> [Problem details]:
Reproduce the lines from the beginning of the items through the line containing "Bien évidemment, si", both included.

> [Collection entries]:
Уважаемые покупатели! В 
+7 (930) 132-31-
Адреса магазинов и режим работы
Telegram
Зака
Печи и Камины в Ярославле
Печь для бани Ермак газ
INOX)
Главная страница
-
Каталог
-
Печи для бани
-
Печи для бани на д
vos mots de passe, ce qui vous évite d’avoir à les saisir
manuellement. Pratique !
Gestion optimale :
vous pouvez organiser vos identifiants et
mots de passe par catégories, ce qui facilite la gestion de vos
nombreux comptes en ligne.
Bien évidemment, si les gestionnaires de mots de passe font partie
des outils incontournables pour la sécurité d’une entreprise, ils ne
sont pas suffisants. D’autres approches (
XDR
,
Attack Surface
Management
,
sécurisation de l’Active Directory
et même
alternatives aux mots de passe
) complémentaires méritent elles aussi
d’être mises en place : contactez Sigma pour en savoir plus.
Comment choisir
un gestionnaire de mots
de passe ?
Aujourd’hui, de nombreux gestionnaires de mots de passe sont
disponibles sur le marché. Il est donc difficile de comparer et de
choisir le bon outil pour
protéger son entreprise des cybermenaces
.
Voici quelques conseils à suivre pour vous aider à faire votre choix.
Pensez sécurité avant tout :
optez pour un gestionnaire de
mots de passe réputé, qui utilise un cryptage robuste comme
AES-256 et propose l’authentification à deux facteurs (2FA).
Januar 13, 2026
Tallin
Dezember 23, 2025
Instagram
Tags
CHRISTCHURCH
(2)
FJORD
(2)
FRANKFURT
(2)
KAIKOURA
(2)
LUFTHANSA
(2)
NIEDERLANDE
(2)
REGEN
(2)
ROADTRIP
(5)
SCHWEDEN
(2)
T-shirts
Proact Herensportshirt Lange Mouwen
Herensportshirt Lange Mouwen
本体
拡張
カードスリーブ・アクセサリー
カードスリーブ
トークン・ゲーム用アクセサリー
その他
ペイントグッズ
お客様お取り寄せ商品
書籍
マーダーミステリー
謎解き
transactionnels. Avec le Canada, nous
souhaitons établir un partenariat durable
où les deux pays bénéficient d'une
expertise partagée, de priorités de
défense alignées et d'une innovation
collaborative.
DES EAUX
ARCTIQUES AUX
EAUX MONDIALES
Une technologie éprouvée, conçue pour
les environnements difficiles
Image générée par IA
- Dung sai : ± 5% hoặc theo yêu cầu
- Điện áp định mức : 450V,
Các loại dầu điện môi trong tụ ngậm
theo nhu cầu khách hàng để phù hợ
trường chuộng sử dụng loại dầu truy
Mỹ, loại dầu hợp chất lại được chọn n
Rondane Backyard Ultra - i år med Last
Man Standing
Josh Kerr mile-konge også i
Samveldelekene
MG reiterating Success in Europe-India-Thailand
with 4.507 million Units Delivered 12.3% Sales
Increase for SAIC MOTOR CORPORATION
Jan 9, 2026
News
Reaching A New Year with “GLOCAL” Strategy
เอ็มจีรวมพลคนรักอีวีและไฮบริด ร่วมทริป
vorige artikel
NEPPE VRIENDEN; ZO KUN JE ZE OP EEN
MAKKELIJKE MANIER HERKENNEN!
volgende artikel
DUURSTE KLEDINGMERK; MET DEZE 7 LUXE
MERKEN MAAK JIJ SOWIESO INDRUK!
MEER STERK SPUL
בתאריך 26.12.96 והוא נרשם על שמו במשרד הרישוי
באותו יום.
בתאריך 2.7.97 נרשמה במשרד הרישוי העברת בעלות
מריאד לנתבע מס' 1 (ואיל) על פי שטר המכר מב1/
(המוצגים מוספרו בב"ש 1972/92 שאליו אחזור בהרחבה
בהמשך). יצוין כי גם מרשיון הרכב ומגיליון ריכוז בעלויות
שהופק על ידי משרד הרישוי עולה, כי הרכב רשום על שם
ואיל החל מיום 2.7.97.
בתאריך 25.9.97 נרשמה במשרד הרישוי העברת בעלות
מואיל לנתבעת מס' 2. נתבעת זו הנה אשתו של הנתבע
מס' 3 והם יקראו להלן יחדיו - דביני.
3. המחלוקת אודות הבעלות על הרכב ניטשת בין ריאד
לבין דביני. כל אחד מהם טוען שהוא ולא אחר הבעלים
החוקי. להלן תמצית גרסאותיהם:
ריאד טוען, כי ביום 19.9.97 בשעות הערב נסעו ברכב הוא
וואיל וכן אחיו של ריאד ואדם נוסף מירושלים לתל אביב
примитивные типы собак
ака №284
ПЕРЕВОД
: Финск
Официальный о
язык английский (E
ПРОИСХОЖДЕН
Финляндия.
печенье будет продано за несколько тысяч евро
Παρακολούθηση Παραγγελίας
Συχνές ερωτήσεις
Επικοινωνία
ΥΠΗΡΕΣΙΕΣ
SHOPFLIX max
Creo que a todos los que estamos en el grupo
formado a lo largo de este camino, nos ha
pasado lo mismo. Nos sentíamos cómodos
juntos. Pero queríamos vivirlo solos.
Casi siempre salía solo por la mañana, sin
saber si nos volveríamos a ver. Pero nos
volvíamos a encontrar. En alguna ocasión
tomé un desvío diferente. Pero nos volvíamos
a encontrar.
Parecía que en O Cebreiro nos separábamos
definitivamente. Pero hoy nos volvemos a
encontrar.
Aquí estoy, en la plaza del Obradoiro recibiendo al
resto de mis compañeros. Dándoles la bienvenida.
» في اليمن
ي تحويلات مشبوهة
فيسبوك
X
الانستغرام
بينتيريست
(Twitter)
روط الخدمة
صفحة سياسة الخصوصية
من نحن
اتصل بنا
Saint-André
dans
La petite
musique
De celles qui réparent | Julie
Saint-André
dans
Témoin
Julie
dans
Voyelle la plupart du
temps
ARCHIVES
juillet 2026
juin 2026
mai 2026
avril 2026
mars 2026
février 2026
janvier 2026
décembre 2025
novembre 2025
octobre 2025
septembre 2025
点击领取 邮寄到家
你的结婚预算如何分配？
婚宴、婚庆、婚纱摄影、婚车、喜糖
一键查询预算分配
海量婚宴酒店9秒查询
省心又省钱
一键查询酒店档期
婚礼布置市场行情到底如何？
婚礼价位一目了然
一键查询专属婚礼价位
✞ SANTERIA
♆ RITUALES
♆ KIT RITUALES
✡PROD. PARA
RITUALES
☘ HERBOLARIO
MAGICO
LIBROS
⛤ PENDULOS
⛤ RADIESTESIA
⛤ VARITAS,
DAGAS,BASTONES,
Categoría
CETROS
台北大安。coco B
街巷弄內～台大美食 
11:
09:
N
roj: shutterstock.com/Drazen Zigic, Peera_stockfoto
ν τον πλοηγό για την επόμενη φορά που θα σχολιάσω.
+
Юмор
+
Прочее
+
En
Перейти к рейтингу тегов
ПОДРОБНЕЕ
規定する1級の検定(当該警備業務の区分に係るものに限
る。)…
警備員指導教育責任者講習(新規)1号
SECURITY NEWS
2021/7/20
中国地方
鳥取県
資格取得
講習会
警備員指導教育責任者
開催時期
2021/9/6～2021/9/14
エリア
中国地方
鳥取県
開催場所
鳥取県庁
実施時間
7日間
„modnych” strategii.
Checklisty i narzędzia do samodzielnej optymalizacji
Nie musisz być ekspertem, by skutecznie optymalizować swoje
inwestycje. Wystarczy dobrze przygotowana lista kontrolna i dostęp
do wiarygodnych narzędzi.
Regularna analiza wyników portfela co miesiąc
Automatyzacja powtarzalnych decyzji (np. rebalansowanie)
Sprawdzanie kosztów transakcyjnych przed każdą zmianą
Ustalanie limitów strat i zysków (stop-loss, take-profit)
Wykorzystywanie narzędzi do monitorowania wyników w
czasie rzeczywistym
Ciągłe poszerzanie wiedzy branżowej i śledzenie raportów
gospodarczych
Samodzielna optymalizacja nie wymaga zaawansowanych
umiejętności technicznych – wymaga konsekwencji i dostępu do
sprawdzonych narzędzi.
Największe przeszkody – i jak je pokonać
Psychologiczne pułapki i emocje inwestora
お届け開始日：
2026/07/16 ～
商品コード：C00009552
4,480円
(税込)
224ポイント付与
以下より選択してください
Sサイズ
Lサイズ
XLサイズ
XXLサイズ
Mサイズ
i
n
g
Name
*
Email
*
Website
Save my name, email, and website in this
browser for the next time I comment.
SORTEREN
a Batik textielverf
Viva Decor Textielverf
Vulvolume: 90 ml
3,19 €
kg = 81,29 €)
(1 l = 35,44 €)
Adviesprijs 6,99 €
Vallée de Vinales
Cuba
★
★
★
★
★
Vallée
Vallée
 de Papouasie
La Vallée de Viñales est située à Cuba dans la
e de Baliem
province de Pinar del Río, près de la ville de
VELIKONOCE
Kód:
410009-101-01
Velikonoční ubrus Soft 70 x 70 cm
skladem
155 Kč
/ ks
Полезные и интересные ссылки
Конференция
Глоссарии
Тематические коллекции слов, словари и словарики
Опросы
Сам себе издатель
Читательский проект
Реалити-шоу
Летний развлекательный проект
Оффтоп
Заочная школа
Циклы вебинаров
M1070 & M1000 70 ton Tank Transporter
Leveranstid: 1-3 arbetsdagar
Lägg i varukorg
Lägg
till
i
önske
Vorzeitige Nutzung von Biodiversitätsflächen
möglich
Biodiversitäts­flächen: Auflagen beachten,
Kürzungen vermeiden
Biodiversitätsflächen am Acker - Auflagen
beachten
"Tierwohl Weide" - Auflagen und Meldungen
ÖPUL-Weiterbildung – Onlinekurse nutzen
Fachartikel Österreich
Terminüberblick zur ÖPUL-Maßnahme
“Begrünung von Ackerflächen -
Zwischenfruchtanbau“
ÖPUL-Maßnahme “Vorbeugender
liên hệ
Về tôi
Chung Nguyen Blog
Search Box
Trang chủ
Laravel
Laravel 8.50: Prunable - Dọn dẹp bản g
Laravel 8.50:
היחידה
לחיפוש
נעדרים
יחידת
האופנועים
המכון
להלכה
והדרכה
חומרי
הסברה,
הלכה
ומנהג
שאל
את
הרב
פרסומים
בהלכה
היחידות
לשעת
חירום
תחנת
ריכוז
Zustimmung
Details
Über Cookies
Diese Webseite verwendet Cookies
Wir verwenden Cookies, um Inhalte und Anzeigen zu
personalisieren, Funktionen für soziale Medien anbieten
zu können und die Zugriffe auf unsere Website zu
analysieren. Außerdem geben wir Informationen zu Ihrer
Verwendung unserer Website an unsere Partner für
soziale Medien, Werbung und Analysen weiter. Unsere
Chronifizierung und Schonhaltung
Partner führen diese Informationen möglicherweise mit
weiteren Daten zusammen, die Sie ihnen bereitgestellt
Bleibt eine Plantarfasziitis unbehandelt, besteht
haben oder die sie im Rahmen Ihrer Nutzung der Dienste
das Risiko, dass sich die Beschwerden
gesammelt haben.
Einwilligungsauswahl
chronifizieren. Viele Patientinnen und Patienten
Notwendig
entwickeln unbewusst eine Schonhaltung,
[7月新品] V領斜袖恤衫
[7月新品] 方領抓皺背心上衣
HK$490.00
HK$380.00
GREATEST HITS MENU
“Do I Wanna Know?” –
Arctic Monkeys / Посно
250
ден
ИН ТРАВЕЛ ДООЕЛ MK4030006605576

> [Your solution]:
Уважаемые покупатели! В 
+7 (930) 132-31-
Адреса магазинов и режим работы
Telegram
Зака
Печи и Камины в Ярославле
Печь для бани Ермак газ
INOX)
Главная страница
-
Каталог
-
Печи для бани
-
Печи для бани на д
vos mots de passe, ce qui vous évite d’avoir à les saisir
manuellement. Pratique !
Gestion optimale :
vous pouvez organiser vos identifiants et
mots de passe par catégories, ce qui facilite la gestion de vos
nombreux comptes en ligne.
Bien évidemment, si les gestionnaires de mots de passe font partie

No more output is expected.